BACAAN =
────────────────────────────────────────
Monday, June 22, 2020

Filsafat Bahasa dalam Budaya Minangkabau: Peran Filsafat dalam Pembelajaran Bahasa 4.0


Filsafat Bahasa dalam Budaya Minangkabau:
Peran Filsafat dalam Pembelajaran Bahasa 4.0

1.      Filsafat dan Bahasa
Dalam sejarah perkembangan filsafat, mulai dari zaman Yunani Kuno hingga saat ini, filsafat secara bahasa sering diterjemahkan dengan kata berpikir. Bahkan, salah satu ungkapan terkenal darlam filsafat menegaskan bahwa eksistensi manusia tergantung pada pikirannya, “aku ada karena aku berpikir”. Berpikir dalam konteks berfilsafat sangat berbeda dengan berpikir dalam konteks menggunakan perangkat/organ berpikir untuk bekerja begitu saja. Berpikir dalam konteks berfilsafat memiliki beberapa ciri utama yang menjadi pembeda antara berpiki filosofis dengan berpikir umum, yaitu: radikal, sistematis, logis, spekulatif, dan skeptis.
Pertama, berpikir radikal artinya berpikir dengan tuntas. Tuntas di sini maksudnya meninjau konsep hingga ke realitasnya. Jadi, konsep sebagai bagian dari produk pikiran harus dikukuhkan dengan bentuk-bentuk konkret. Kedua, berpikir sistematis artinya berpikir dengan menggunakan alur dan struktur berpikir yang teratur/terpola, baik secara deduktif maupun induktif. Ketiga, berpikir logis secara sederhana bisa diartikan dengan masuk akal.  Masuk akal berbeda dengan bisa diterima oleh orang lain. Masuk akal artinya jalan pikiran tersebut bisa ditelusuri oleh pikiran orang lain (umum).
────────────────────────────────────────
DAFTAR TERSEDIA =
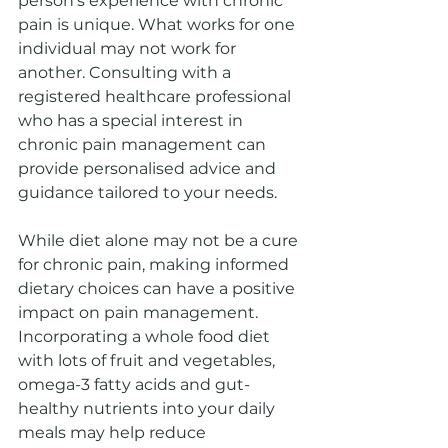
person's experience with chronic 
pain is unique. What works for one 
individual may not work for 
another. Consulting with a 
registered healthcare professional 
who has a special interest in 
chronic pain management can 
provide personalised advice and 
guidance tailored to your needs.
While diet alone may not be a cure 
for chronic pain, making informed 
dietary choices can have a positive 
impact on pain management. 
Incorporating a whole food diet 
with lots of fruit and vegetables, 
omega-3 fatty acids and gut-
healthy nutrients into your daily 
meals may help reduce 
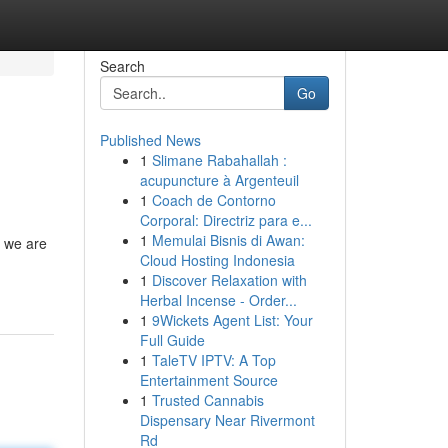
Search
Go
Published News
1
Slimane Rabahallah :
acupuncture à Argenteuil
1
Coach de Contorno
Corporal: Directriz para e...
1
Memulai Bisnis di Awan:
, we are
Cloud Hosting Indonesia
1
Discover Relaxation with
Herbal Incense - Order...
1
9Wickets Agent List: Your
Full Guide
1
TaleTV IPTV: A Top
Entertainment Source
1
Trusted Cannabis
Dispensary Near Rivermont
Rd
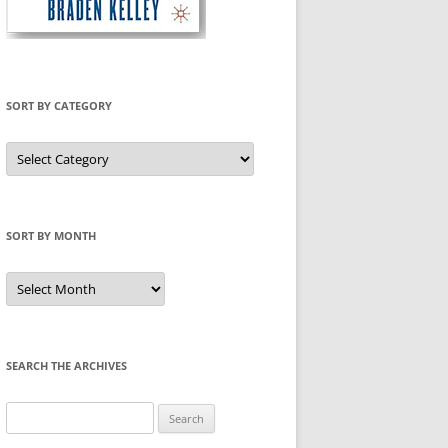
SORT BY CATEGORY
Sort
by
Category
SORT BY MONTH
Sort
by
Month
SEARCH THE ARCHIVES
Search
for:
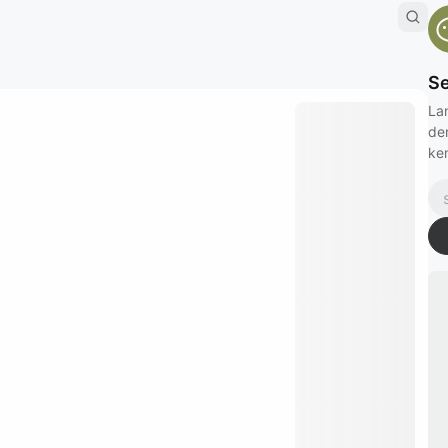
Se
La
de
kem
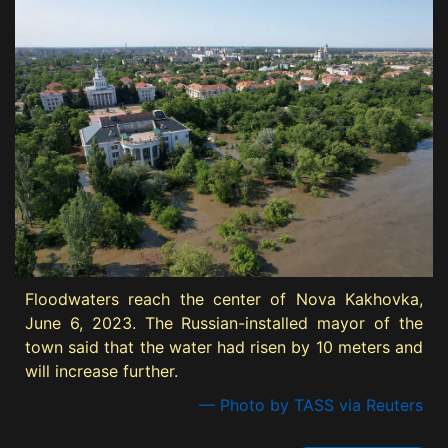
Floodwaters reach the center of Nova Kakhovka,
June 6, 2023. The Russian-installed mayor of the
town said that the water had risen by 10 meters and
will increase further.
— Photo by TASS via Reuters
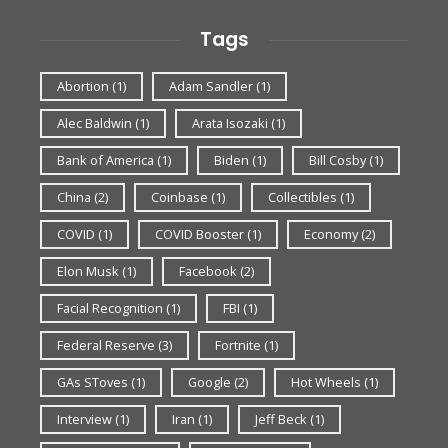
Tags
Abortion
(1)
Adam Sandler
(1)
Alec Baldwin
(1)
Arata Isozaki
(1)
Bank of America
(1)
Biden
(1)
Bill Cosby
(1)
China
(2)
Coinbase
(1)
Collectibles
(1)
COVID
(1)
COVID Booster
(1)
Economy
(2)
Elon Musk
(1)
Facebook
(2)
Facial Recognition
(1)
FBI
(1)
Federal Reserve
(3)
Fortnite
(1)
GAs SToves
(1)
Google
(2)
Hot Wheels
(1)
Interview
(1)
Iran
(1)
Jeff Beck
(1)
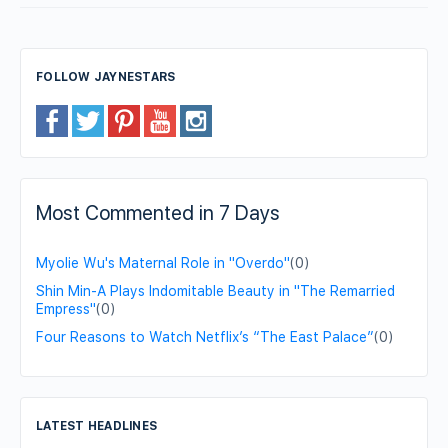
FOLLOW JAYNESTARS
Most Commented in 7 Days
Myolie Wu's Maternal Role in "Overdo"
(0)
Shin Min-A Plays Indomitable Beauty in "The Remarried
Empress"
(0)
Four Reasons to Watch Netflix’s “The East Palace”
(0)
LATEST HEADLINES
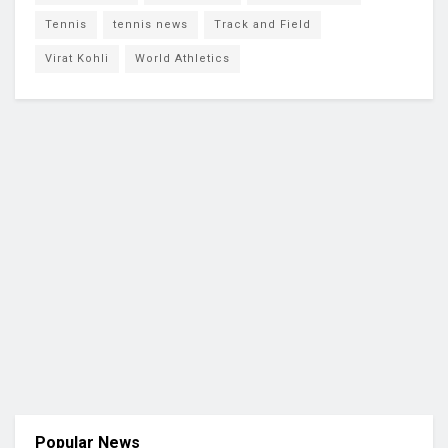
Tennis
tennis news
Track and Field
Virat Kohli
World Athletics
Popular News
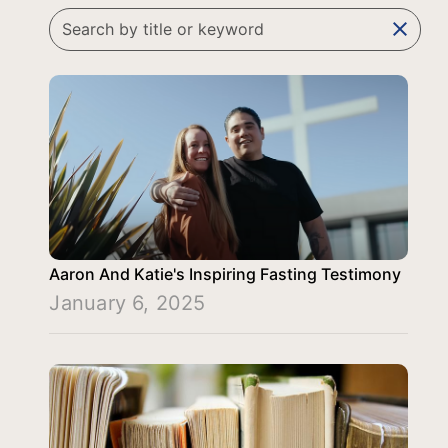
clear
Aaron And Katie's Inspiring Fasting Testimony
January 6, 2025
────────────────────────────────────────
TUGAS DIKERJAKAN =
a) Tuliskan kembali baris-baris daftar di atas: mulailah dari awal daftar dan berhentilah setelah baris yang memuat "meals may help reduce", dengan kedua ujungnya ikut disalin. Gambarnya tidak perlu dimasukkan dalam jawaban.
b) Teruskan bacaan tentang filsafat bahasa dalam budaya Minangkabau itu mulai setelah kalimat terakhir yang tercantum.

JAWABAN LATIHAN =
a)
person's experience with chronic 
pain is unique. What works for one 
individual may not work for 
another. Consulting with a 
registered healthcare professional 
who has a special interest in 
chronic pain management can 
provide personalised advice and 
guidance tailored to your needs.
While diet alone may not be a cure 
for chronic pain, making informed 
dietary choices can have a positive 
impact on pain management. 
Incorporating a whole food diet 
with lots of fruit and vegetables, 
omega-3 fatty acids and gut-
healthy nutrients into your daily 
meals may help reduce 

b)
Selanjutnya, keempat, berpikir spekulatif artinya berpikir yang mampu menunjukkan bahwa si pemikir memiliki prinsip dan memiliki perhitungan yang matang dalam menuangkan pikirannya itu (Sudarsono, 2008). Orang yang spekulatif identik dengan kepercayaan diri dan keberanian dalam berargumen. Kelima, berpikir skeptis identik dengan berilaku berpikir yang tidak mudah begitu saja percaya kepada informasi-informasi yang beredar, atau yang disampaikan oleh siapa saja. Berpikir skeptis ini melahirkan aliran yang disebut dengan skeptisme.
Kelima ciri berpikir filsafat di atas sebenarnya terkandung di dalam bahasa. Secara umum, berbahasa di kalangan linguist juga disebut sebagai berpikir karena bahasa adalah cerminan dari pikiran. Bahasa yang tertatata dengan baik dan sistematis menunjukkan pikiran penutur yang juga tertata dengan baik. Bahkan, banyak para penulis yang menjadikan tulisan sebagai alat ukur untuk mengamati perkembangan pikirannya. Bukankah kita sering menertawakan diri sendiri saat membaca tulisan masa lalu?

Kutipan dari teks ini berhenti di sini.